A structural pattern that consistently improves output correctness: one agent (or agent step) generates, a separate agent verifies, with no shared context between the two.

The data:

  • Microsoft Agent Framework, AutoGen Studio, and Google ADK have all adopted this as a standard pattern.
  • Playwright Test Agents implements it as a three-agent architecture: planner designs the test strategy, generator writes the test code, healer fixes failures.
  • Independent verification improves correctness by +12 to +26% versus self-verification across documented implementations.
  • Factory.ai Missions: adversarial validators caught 81 problems in a Slack clone project, generating 34% of the implementation work as fix features.
  • OpenAI Codex’s auto-review system reduced human approval requirements by a factor of 200x versus manual review.
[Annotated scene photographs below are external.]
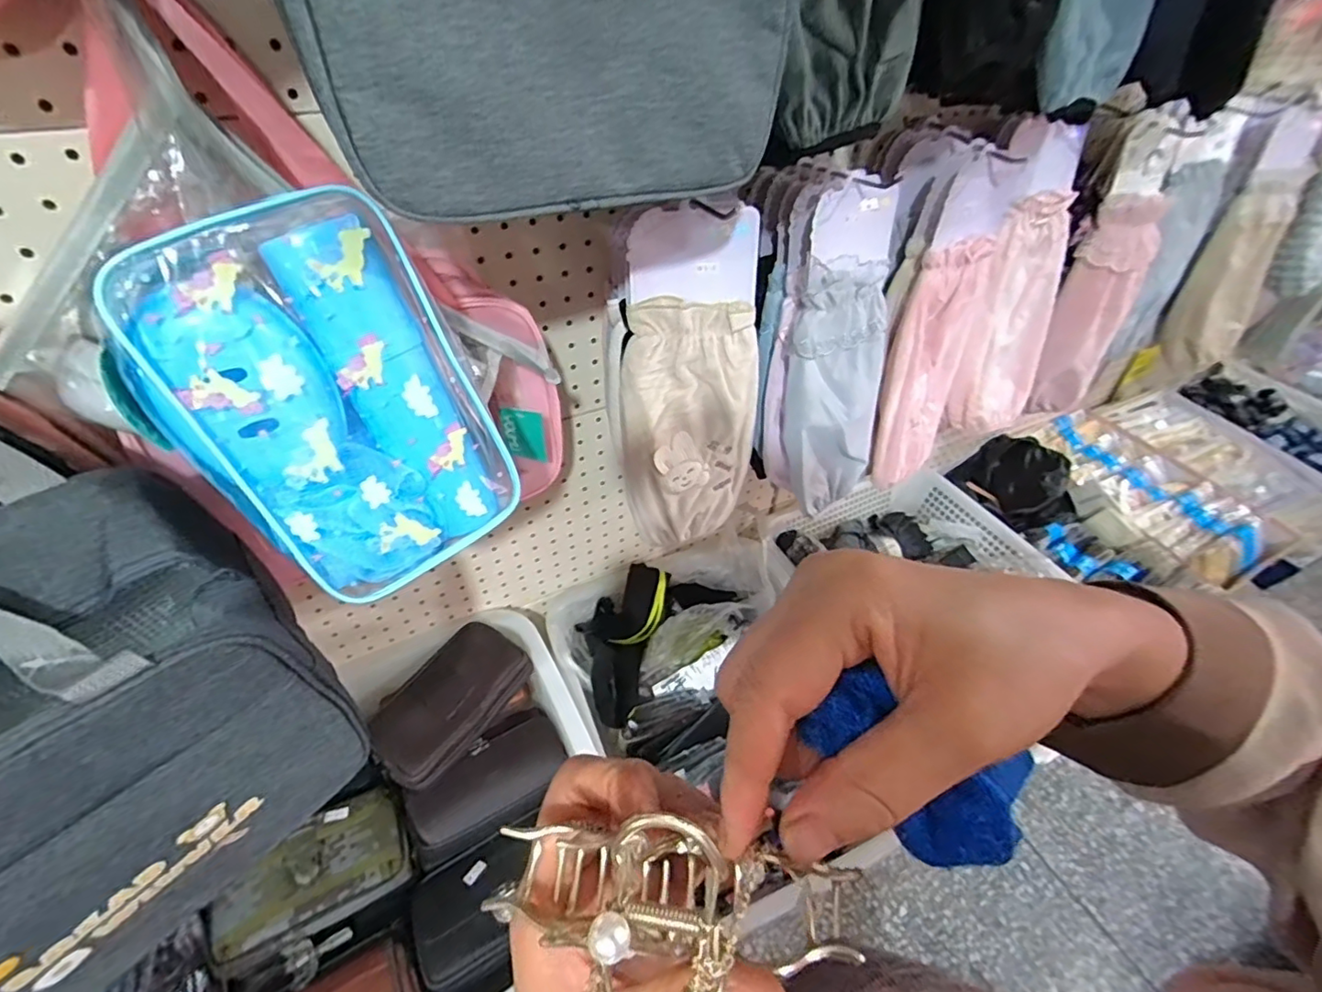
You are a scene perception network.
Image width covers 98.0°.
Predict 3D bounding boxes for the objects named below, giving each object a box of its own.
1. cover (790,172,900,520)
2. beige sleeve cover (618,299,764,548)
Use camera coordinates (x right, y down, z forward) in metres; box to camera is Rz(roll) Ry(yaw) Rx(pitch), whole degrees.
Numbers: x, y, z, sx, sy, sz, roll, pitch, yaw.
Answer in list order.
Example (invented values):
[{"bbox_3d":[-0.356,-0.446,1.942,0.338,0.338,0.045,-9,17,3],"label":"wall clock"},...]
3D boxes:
[{"bbox_3d":[0.188,-0.127,0.581,0.133,0.326,0.030,-30,39,-21],"label":"cover"},{"bbox_3d":[0.032,-0.062,0.557,0.138,0.251,0.015,-13,35,-14],"label":"beige sleeve cover"}]

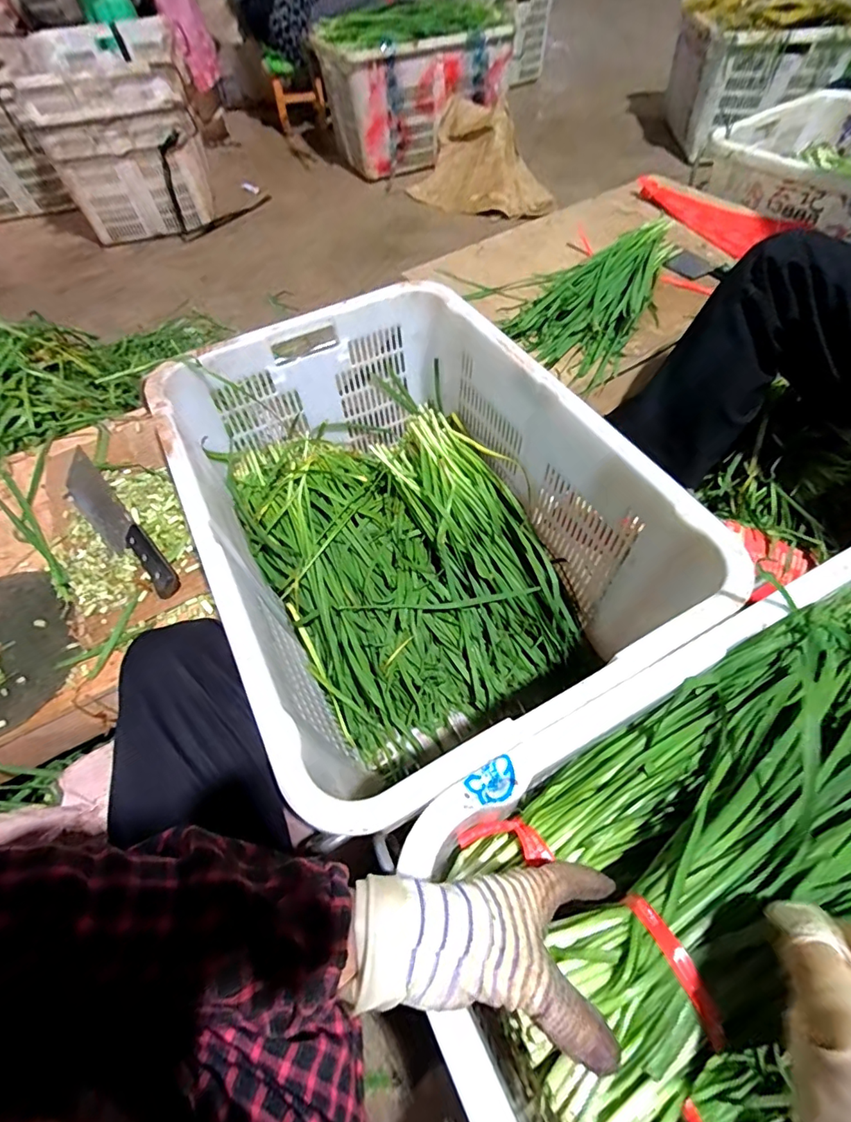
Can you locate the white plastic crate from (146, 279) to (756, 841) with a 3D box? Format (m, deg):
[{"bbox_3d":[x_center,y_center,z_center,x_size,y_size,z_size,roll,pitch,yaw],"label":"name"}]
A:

The underlying reason self-verification fails: the model that generated the output carries the same biases and context as the model that reviews it. Verification by a fresh model instance, with only the artifact and the success criteria in context, is structurally different from self-review.
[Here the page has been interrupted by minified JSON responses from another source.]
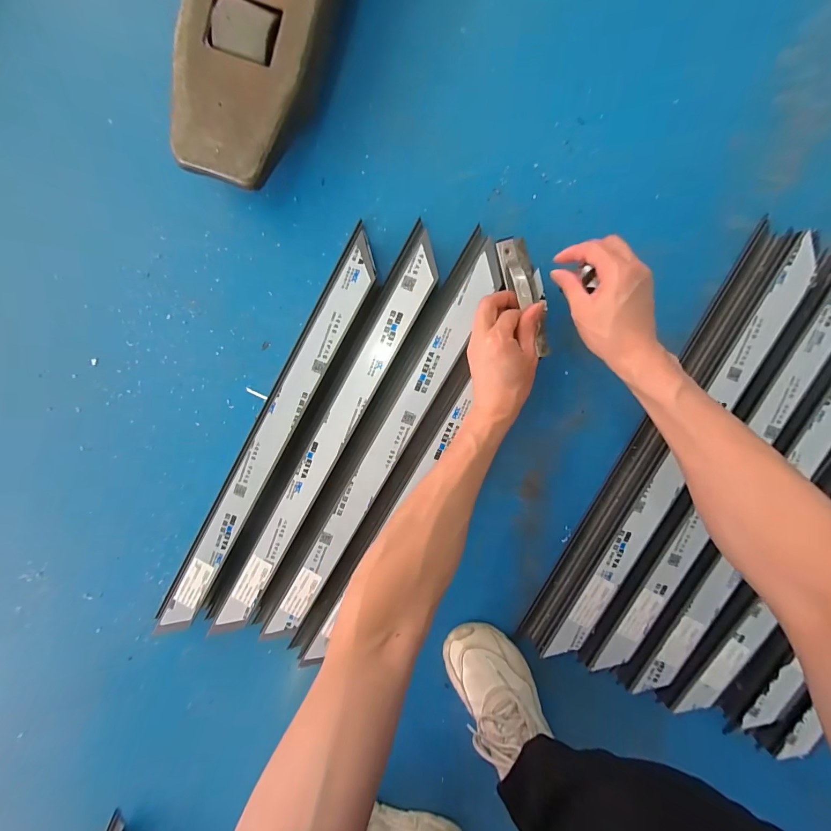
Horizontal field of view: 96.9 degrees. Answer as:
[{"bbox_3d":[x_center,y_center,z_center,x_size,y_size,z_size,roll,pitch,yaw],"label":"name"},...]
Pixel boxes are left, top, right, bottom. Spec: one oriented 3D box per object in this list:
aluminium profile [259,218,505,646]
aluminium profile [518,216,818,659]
[{"bbox_3d":[-0.056,0.056,0.491,0.076,0.048,0.607,30,97,-2],"label":"aluminium profile"},{"bbox_3d":[0.325,0.055,0.482,0.076,0.066,0.611,27,98,-3],"label":"aluminium profile"}]

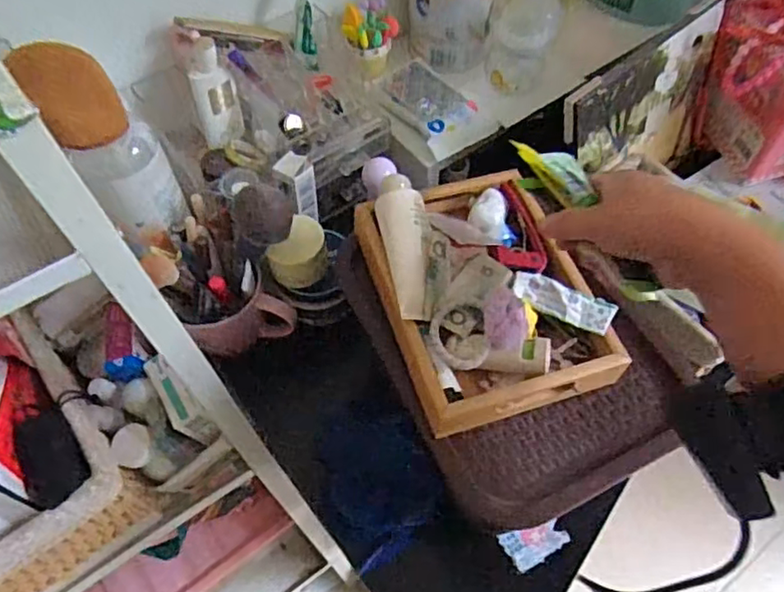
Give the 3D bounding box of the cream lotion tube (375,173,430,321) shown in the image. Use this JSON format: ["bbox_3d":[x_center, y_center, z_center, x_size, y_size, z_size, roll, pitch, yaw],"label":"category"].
[{"bbox_3d":[0.011,-0.038,0.485,0.036,0.025,0.117,-7,71,-2],"label":"cream lotion tube"}]

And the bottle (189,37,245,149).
[{"bbox_3d":[-0.179,-0.203,0.637,0.045,0.095,0.048,-16,58,-8],"label":"bottle"}]

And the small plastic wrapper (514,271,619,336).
[{"bbox_3d":[0.131,0.004,0.482,0.078,0.010,0.028,25,62,17],"label":"small plastic wrapper"}]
Practical implementation: spawn a second agent with the output artifact and the original requirements. Ask whether the output satisfies each requirement. Do not ask “is this good?” Ask “does this satisfy requirement X?” with explicit pass/fail for each.

This does not eliminate hallucination; it catches the subset of hallucinations that are inconsistent with the stated requirements. For catching hallucinations that are internally consistent but factually wrong, you need domain-specific test cases.


User instruction
┌─────────────────────────────────────────────────────────────────┐
│ HARNESS │
│ │
│ ┌─────────────┐ ┌──────────────┐ ┌───────────────┐ │
│ │ Context │ │ While-Loop │ │ Permission │ │
│ │ Management │◄────►│ Engine │◄────►│ Enforcement │ │
│ └─────────────┘ └──────┬───────┘ └───────────────┘ │
│ │ │
│ ┌─────────────┐ ┌──────▼───────┐ ┌───────────────┐ │
│ │ Session │ │ Dynamic │ │ Lifecycle │ │
│ │ Persistence │◄────►│ Prompt │◄────►│ Hooks │ │
│ └─────────────┘ │ Assembly │ └───────────────┘ │
│ └──────┬───────┘ │
│ ┌─────────────┐ │ ┌───────────────┐ │
│ │ Tool │ ┌──────▼───────┐ │ Sub-Agent │ │
│ │ Registry │◄────►│ LLM Call │◄────►│ Management │ │
│ └─────────────┘ └──────────────┘ └───────────────┘ │
│ │
│ ┌─────────────┐ │
│ │ Built-in │ │
│ │ Skills │ │
│ └─────────────┘ │
└─────────────────────────────────────────────────────────────────┘
┌──────────────┐ ┌──────────────┐ ┌──────────────────┐
│ Sandbox │ │ Identity │ │ Observability │
│ (E2B/k8s/ │ │ Gateway │ │ (OTel + eval) │
│ Northflank) │ │(Strata/Entra)│ │ │
└──────────────┘ └──────────────┘ └──────────────────┘


Last updated: May 2026. arXiv 2605.18747 (Code as Agent Harness) is the primary academic source for the three properties. Martin Fowler’s Harness Engineering article is the primary practitioner reference. Both were published in 2025-2026.